- **Excerpted data**:
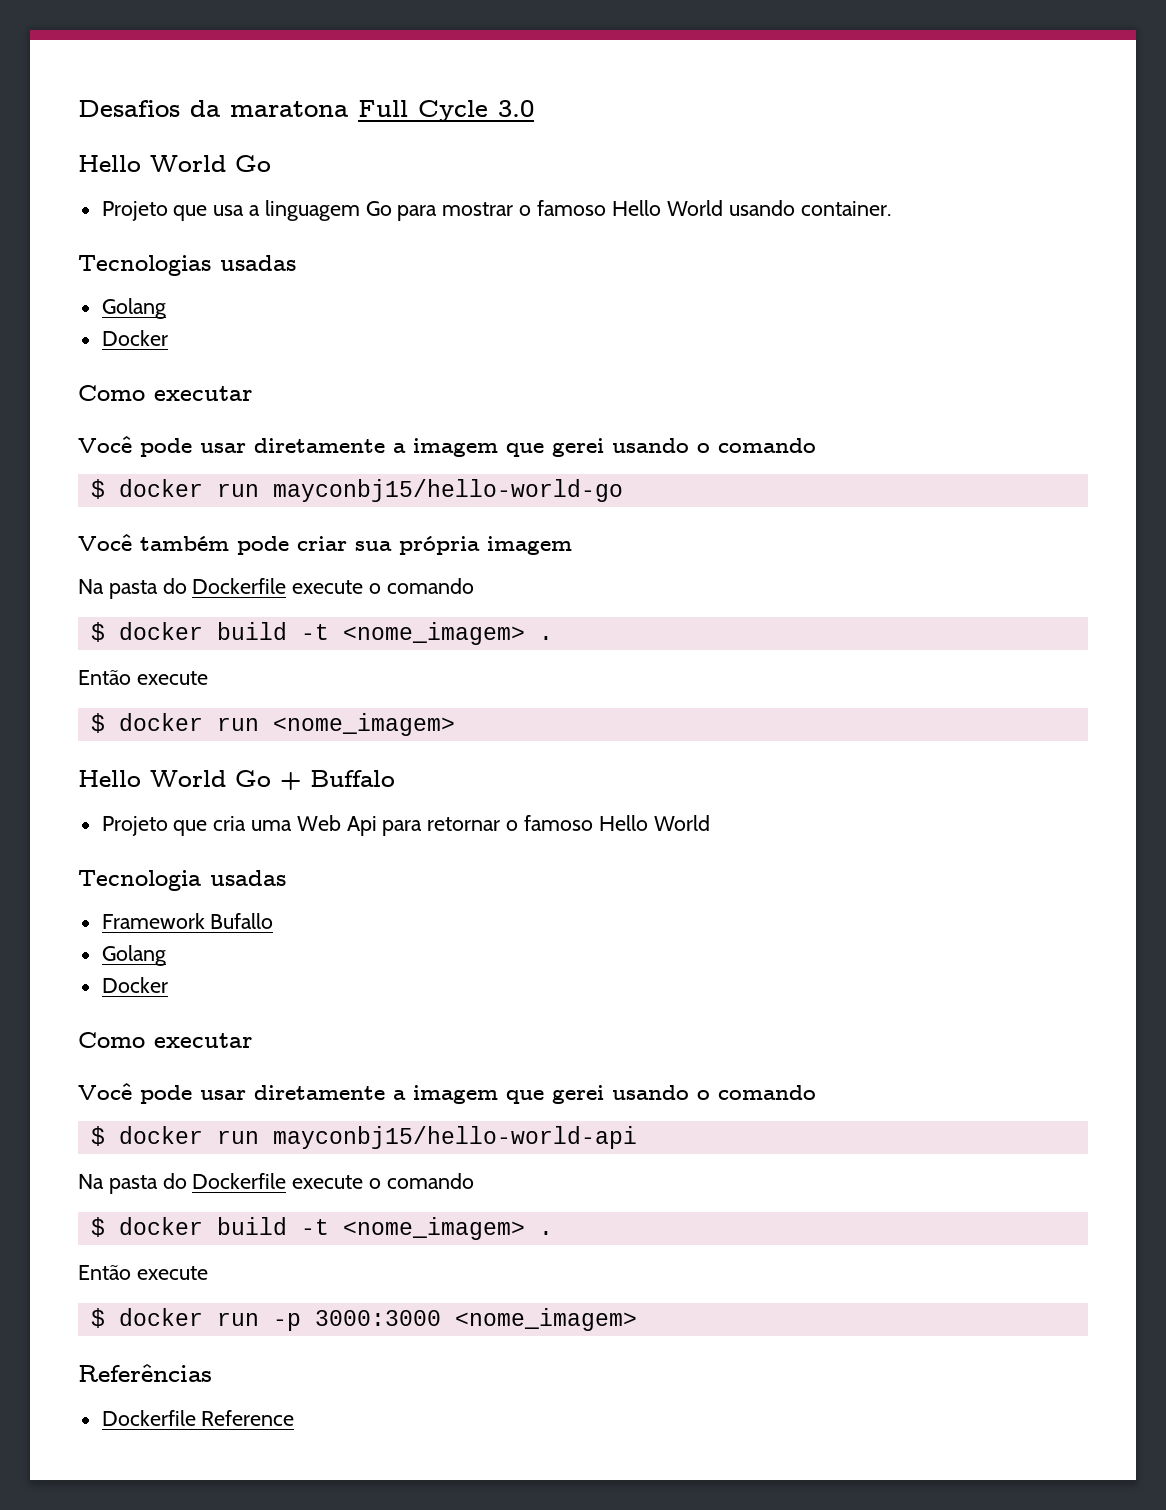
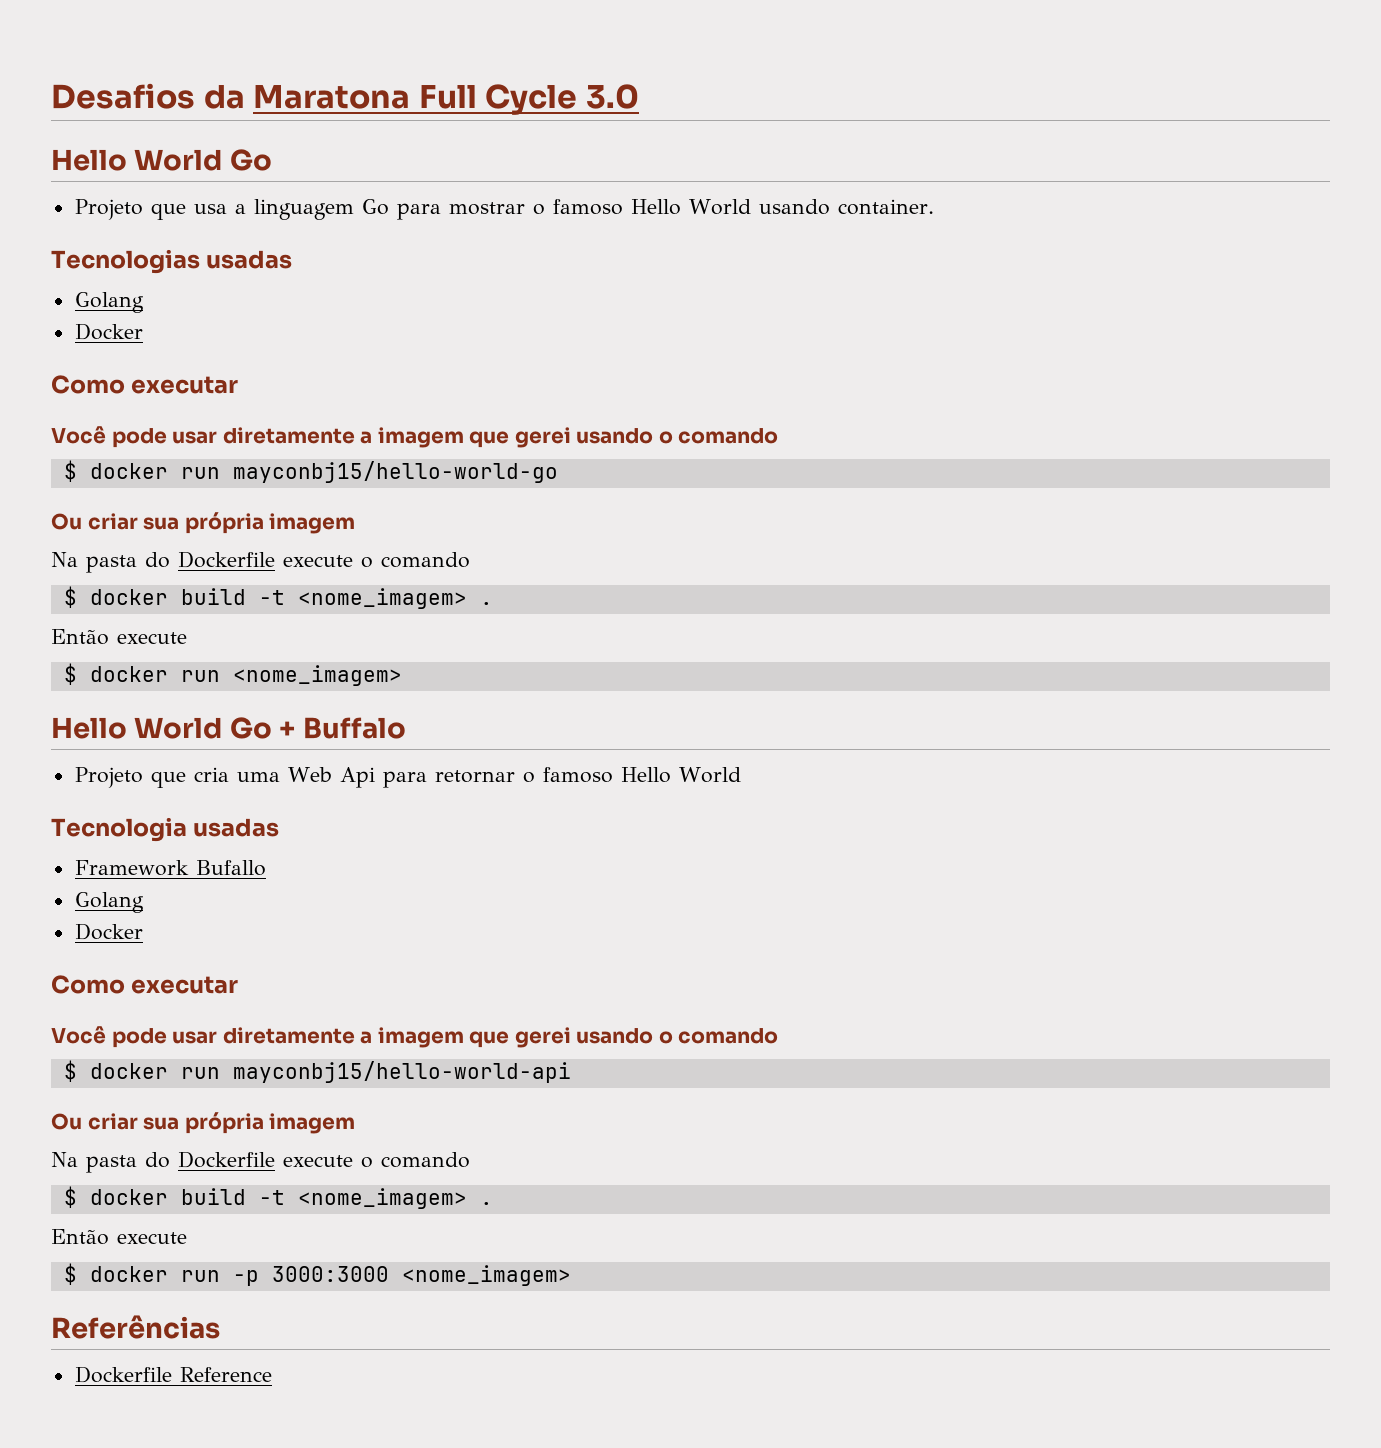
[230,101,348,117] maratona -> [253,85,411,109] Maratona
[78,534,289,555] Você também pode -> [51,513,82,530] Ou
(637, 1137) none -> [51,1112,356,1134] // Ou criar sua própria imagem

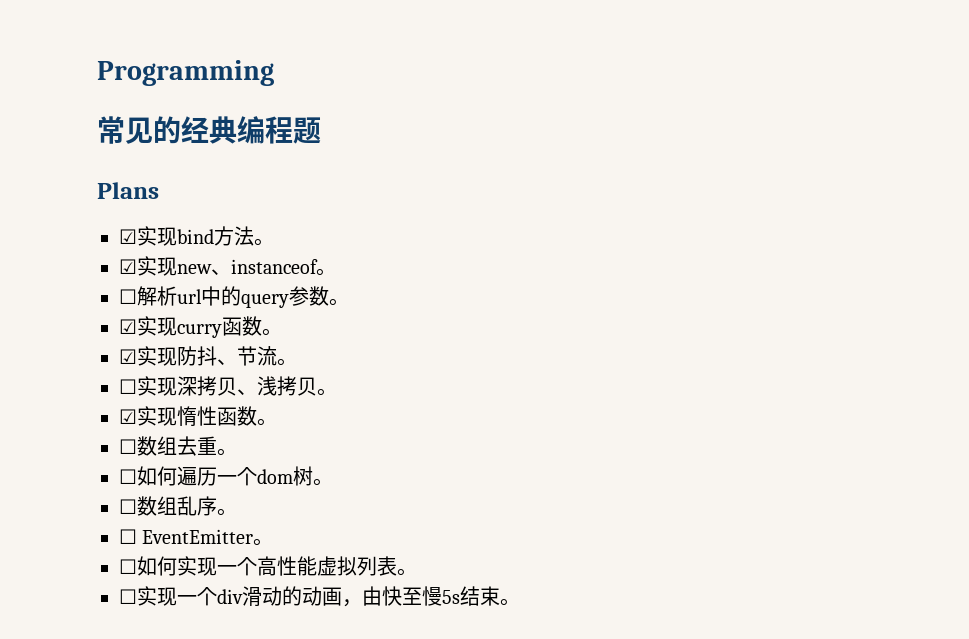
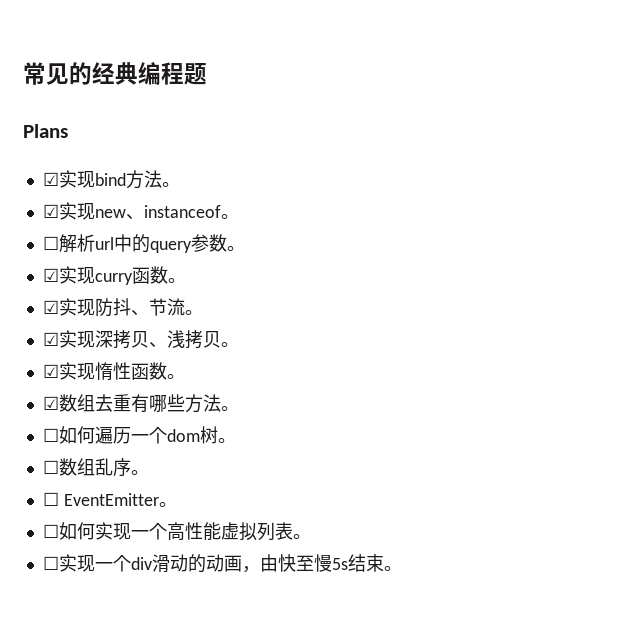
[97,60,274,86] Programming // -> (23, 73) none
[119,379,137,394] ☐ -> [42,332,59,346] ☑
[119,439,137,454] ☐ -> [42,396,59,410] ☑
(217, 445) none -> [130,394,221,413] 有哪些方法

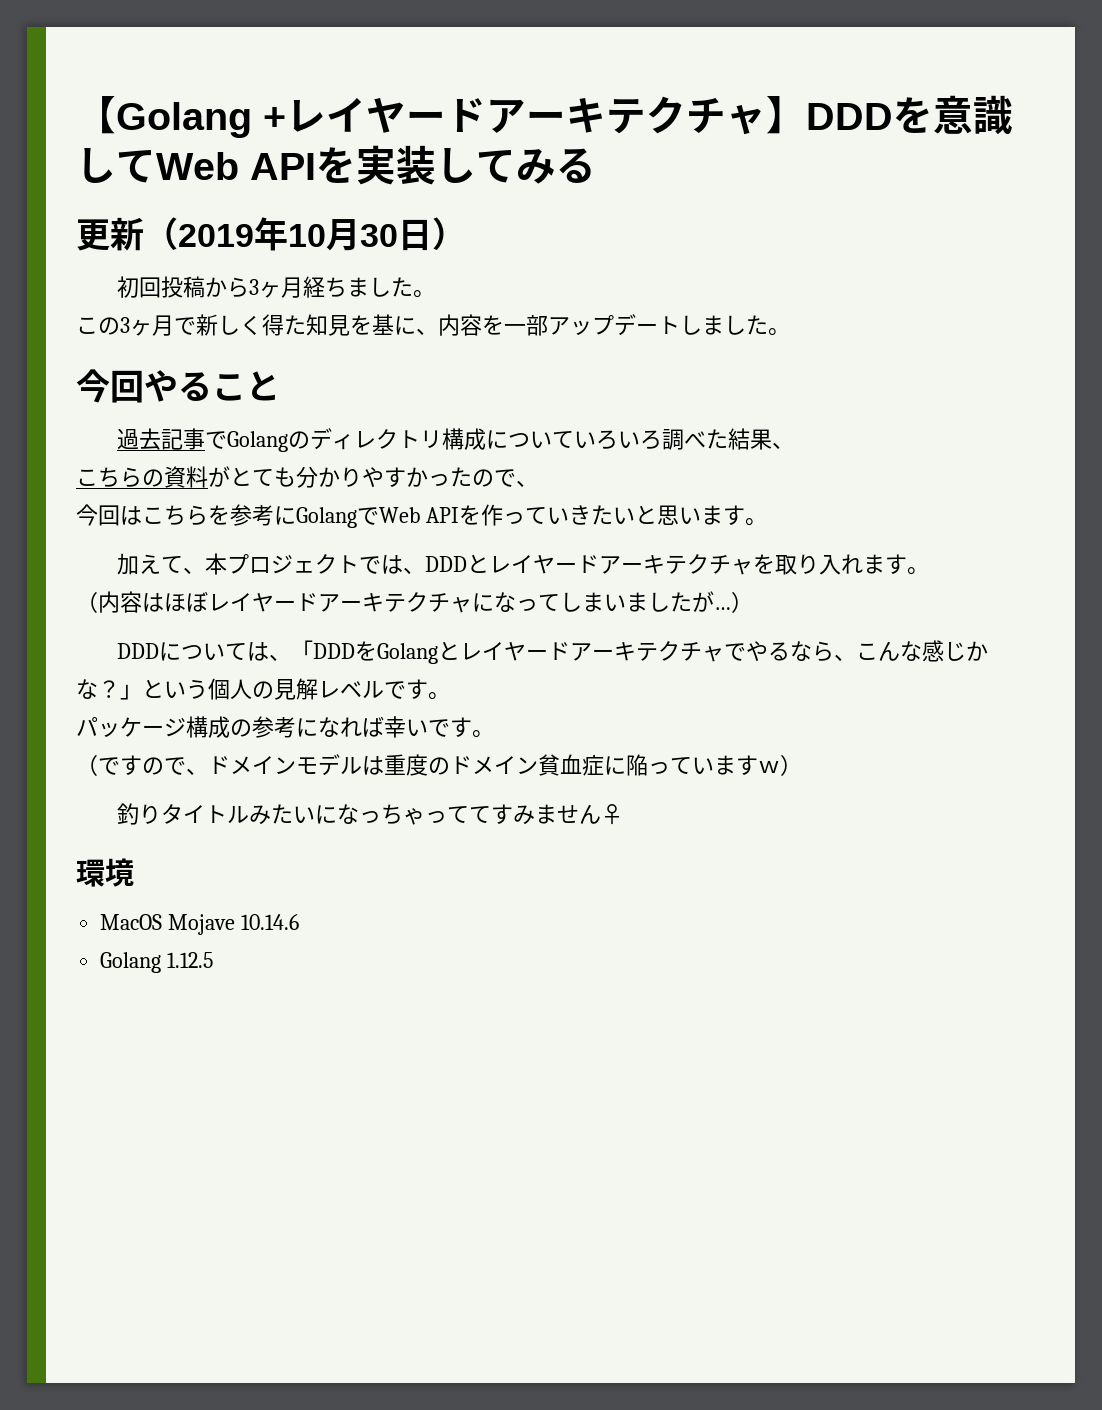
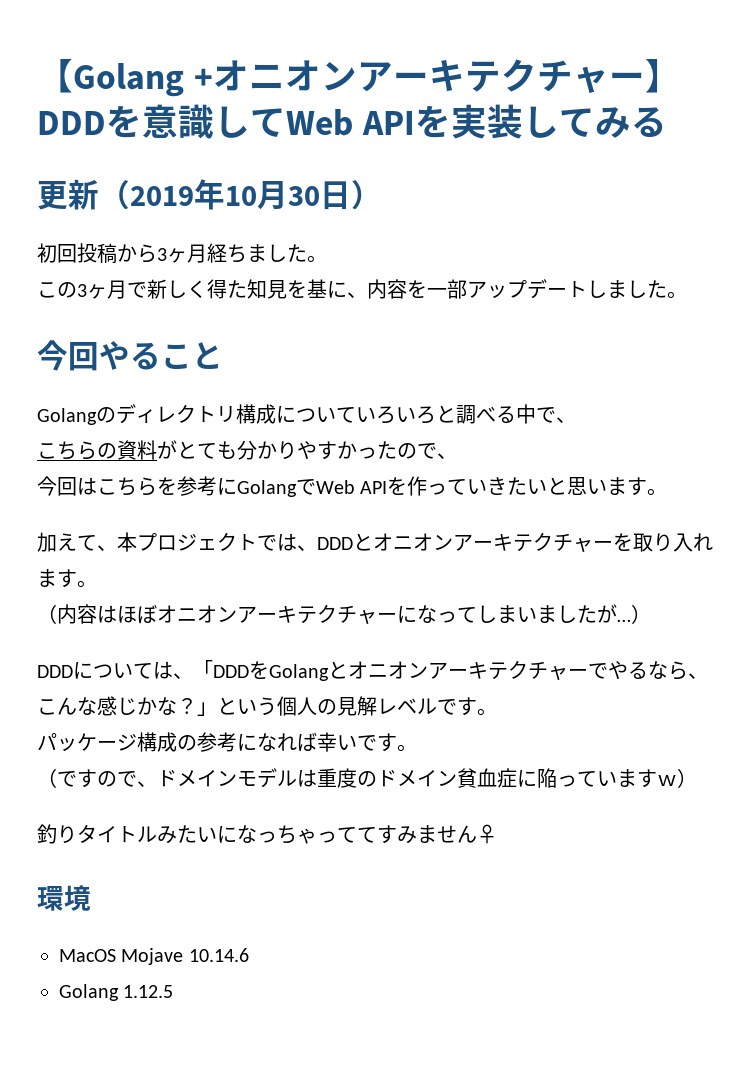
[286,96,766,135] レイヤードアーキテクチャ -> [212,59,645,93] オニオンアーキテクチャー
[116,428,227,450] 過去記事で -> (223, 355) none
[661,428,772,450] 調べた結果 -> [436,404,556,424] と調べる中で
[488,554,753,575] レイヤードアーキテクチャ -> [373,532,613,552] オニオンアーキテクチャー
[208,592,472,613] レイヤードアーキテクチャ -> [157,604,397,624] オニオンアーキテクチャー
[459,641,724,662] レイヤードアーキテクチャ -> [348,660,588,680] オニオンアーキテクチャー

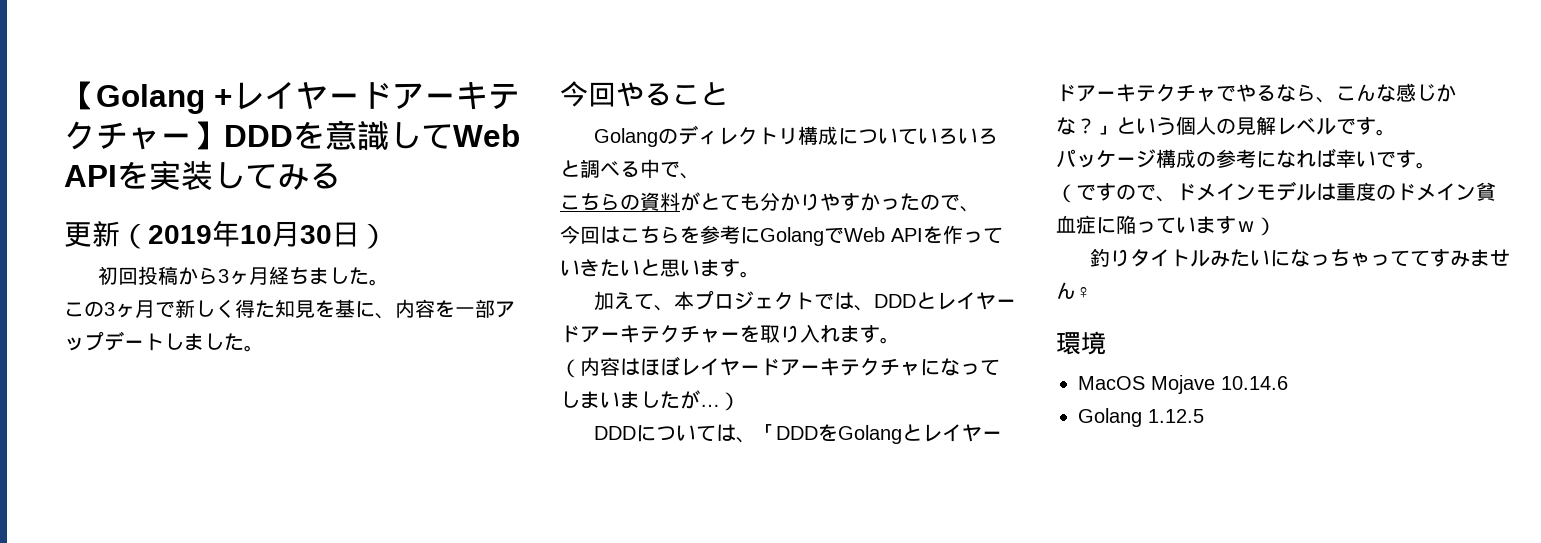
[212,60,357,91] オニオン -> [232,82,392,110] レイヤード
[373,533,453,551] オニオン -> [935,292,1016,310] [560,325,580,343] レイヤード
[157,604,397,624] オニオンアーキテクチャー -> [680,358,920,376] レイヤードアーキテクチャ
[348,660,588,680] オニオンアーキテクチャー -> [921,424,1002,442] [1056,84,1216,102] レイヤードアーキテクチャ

- **Problem requirements**:
Only the lines from the one containing "[661,428,772,450] 調べた結果 ->" through the last line of the records above should be repeated, exactly and without pictures.

- **Written response**:
[661,428,772,450] 調べた結果 -> [436,404,556,424] と調べる中で
[488,554,753,575] レイヤードアーキテクチャ -> [373,532,613,552] オニオンアーキテクチャー
[208,592,472,613] レイヤードアーキテクチャ -> [157,604,397,624] オニオンアーキテクチャー
[459,641,724,662] レイヤードアーキテクチャ -> [348,660,588,680] オニオンアーキテクチャー

[212,60,357,91] オニオン -> [232,82,392,110] レイヤード
[373,533,453,551] オニオン -> [935,292,1016,310] [560,325,580,343] レイヤード
[157,604,397,624] オニオンアーキテクチャー -> [680,358,920,376] レイヤードアーキテクチャ
[348,660,588,680] オニオンアーキテクチャー -> [921,424,1002,442] [1056,84,1216,102] レイヤードアーキテクチャ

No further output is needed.